- 課題の指示:
アトスを扱った本の紹介文のうち、「エーゲ海の修道士 聖山アトスに生きる」から「っていることへの現れだろう。」までの部分を、「NHKスペシャル」を「テレビのドキュメンタリー番組」に置き換えて書き直すこと。

- 本文:
****

キリスト教を知るために



このページのBGMは,ShibataさんMIDIで聴く「マタイ受難曲」から
ソプラノ・アリア 「血を流せ,わが心よ!」です。



エーゲ海の修道士 聖山アトスに生きる
川又一英 著(集英社)¥1,600

 荒っぽい言い方をすれば,キリスト教における修道院制は,自分自身の信仰生活を基盤とするという点で,自らの悟りを開くことを第一とする小乗仏教に通じるものがある。現在でも欧米には大小合わせて数多くの修道院があるが,観光地化していたり,事業を幅広く手がけるなど,すっかり世俗化している修道院も少なくない。その中にあって,修道院が本来の形で残っており,修道士たちが原始キリスト教的修道生活を頑なに守っているところが,本書に登場するギリシャのアトス半島にある「聖山アトス」なのである。ところが,女人禁制,電気も電話もないという現代と隔絶したアトスに入山を求める人は後をたたないという。ちょうど2003年のNHKスペシャルでアトスの特集が放映された(これはテレビカメラがアトスへ入ることを許された初めてのケースだったらしい)が,これもアトスへの関心が高まっていることへの現れだろう。

****

- 提供資料:
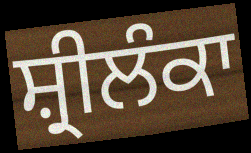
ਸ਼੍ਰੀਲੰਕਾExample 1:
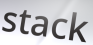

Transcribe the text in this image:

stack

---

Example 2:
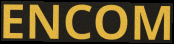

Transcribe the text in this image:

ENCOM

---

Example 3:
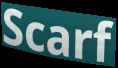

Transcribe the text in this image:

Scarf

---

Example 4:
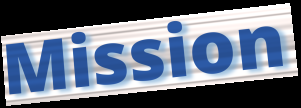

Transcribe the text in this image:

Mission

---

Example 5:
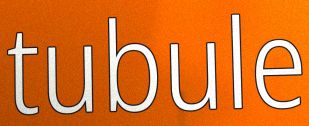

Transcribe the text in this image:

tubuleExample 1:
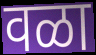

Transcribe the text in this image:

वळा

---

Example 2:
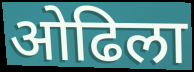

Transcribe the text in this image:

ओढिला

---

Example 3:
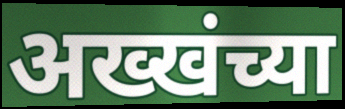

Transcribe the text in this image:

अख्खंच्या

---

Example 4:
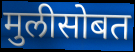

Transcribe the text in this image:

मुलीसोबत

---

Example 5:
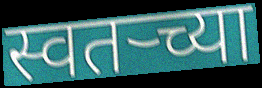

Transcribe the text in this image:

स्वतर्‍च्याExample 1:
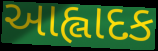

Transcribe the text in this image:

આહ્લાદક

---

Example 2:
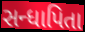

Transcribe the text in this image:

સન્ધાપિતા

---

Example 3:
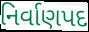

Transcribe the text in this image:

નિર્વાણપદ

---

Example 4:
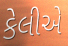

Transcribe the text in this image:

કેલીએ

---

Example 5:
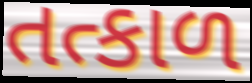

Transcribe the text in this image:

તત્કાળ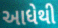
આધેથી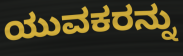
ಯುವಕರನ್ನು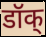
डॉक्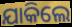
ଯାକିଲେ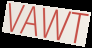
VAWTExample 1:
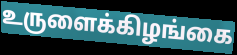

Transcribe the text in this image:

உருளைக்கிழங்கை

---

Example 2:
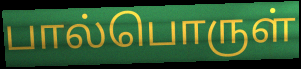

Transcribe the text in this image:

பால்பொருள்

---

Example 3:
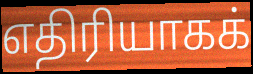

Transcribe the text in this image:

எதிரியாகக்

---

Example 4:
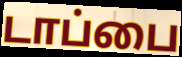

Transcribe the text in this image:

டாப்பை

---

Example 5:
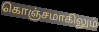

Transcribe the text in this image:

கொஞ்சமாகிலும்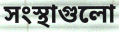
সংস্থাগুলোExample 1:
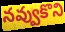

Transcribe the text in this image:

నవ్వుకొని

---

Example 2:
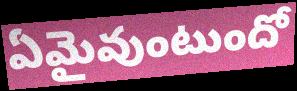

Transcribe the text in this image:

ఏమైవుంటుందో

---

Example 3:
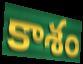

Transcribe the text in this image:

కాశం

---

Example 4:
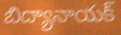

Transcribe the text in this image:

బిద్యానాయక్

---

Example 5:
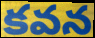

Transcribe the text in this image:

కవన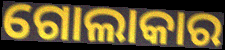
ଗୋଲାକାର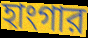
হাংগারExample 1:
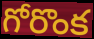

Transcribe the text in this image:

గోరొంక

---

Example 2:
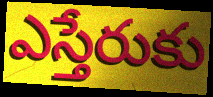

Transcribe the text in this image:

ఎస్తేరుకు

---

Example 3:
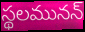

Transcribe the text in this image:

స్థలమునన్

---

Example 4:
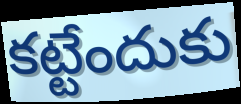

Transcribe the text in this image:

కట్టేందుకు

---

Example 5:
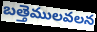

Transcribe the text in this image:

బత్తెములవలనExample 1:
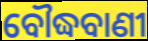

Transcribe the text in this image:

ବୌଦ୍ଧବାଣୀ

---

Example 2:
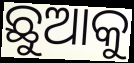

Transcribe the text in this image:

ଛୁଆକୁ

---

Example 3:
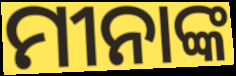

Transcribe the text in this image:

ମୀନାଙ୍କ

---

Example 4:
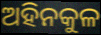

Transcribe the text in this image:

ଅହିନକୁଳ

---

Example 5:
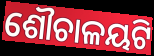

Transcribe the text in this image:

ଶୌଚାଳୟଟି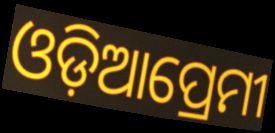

****

- 解答:
エーゲ海の修道士 聖山アトスに生きる
川又一英 著(集英社)¥1,600

 荒っぽい言い方をすれば,キリスト教における修道院制は,自分自身の信仰生活を基盤とするという点で,自らの悟りを開くことを第一とする小乗仏教に通じるものがある。現在でも欧米には大小合わせて数多くの修道院があるが,観光地化していたり,事業を幅広く手がけるなど,すっかり世俗化している修道院も少なくない。その中にあって,修道院が本来の形で残っており,修道士たちが原始キリスト教的修道生活を頑なに守っているところが,本書に登場するギリシャのアトス半島にある「聖山アトス」なのである。ところが,女人禁制,電気も電話もないという現代と隔絶したアトスに入山を求める人は後をたたないという。ちょうど2003年のテレビのドキュメンタリー番組でアトスの特集が放映された(これはテレビカメラがアトスへ入ることを許された初めてのケースだったらしい)が,これもアトスへの関心が高まっていることへの現れだろう。